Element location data
━━━━━━━━━━

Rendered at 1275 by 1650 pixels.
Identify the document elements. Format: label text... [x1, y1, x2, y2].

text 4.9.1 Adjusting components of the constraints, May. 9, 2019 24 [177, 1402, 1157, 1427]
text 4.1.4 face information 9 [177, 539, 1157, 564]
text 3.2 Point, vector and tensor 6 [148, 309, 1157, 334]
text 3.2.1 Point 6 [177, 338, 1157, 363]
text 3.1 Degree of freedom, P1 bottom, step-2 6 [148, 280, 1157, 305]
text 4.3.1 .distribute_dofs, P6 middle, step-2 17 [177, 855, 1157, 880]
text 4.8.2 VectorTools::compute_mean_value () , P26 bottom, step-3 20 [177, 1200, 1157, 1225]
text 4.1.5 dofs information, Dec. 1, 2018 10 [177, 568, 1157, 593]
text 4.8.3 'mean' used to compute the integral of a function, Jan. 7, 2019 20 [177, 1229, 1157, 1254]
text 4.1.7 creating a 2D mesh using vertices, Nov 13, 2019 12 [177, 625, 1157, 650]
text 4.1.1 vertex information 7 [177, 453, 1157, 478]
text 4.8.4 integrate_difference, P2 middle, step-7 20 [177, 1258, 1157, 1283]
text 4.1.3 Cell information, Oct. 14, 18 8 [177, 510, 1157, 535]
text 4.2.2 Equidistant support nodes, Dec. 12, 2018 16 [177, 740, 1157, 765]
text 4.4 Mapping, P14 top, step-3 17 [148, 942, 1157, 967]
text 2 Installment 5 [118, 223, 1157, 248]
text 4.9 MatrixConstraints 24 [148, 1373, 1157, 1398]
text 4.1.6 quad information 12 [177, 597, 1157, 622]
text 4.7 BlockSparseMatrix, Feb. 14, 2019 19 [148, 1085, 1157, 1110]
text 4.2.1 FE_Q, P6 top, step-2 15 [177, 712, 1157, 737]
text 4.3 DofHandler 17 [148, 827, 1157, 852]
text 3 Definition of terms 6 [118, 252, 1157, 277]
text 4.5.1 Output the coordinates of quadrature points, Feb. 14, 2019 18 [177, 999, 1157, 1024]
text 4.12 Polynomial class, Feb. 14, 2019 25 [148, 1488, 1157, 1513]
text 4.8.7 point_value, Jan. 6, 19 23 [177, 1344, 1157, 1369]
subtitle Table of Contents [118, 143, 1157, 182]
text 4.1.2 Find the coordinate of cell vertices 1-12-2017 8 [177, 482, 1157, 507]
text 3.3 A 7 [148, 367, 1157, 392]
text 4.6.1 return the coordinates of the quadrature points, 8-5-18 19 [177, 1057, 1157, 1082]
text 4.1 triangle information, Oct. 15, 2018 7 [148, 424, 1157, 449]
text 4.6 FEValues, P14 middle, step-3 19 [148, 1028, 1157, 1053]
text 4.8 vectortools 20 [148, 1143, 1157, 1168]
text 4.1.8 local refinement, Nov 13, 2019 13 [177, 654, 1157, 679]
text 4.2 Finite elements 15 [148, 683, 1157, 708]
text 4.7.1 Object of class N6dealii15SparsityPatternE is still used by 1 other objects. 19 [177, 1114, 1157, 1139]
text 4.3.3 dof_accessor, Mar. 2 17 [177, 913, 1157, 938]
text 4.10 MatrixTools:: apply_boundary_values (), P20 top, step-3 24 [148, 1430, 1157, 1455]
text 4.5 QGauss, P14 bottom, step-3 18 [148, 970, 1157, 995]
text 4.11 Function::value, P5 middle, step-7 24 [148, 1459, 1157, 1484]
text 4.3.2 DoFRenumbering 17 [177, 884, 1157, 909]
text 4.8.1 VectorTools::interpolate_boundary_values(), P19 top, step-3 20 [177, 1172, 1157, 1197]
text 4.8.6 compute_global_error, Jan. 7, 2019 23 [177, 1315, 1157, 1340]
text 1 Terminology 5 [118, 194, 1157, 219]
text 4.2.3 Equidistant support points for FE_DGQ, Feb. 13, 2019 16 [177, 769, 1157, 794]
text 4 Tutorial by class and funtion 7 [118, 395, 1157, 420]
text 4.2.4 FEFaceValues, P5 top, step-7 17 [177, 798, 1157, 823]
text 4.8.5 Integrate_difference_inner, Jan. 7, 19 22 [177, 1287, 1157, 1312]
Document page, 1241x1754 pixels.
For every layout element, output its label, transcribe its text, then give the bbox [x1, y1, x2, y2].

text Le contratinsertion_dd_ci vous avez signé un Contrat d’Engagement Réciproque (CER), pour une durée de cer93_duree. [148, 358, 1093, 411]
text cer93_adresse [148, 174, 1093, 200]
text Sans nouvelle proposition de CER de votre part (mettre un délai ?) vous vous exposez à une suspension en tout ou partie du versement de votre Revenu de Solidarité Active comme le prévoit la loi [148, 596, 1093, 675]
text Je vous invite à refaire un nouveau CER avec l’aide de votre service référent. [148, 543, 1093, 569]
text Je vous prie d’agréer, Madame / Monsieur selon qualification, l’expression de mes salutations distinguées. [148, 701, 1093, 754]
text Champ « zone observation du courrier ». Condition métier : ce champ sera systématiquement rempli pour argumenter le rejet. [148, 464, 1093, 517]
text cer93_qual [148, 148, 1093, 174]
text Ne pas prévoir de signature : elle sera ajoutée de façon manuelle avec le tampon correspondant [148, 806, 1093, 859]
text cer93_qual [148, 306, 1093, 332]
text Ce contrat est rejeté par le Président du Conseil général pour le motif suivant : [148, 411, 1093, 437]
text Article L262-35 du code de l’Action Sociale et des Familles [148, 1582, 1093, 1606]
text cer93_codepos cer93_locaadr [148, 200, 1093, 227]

━━━━━━━━━━

**Aim**
Edit the data starting at the line that contains "text Le contratinsertion_dd_ci" and stopping after the line that contains "text Je vous prie": replace "Madame / Monsieur" with "Madame, Monsieur", change nothing else, and return only those lines.

**Finished answer**
text Le contratinsertion_dd_ci vous avez signé un Contrat d’Engagement Réciproque (CER), pour une durée de cer93_duree. [148, 358, 1093, 411]
text cer93_adresse [148, 174, 1093, 200]
text Sans nouvelle proposition de CER de votre part (mettre un délai ?) vous vous exposez à une suspension en tout ou partie du versement de votre Revenu de Solidarité Active comme le prévoit la loi [148, 596, 1093, 675]
text Je vous invite à refaire un nouveau CER avec l’aide de votre service référent. [148, 543, 1093, 569]
text Je vous prie d’agréer, Madame, Monsieur selon qualification, l’expression de mes salutations distinguées. [148, 701, 1093, 754]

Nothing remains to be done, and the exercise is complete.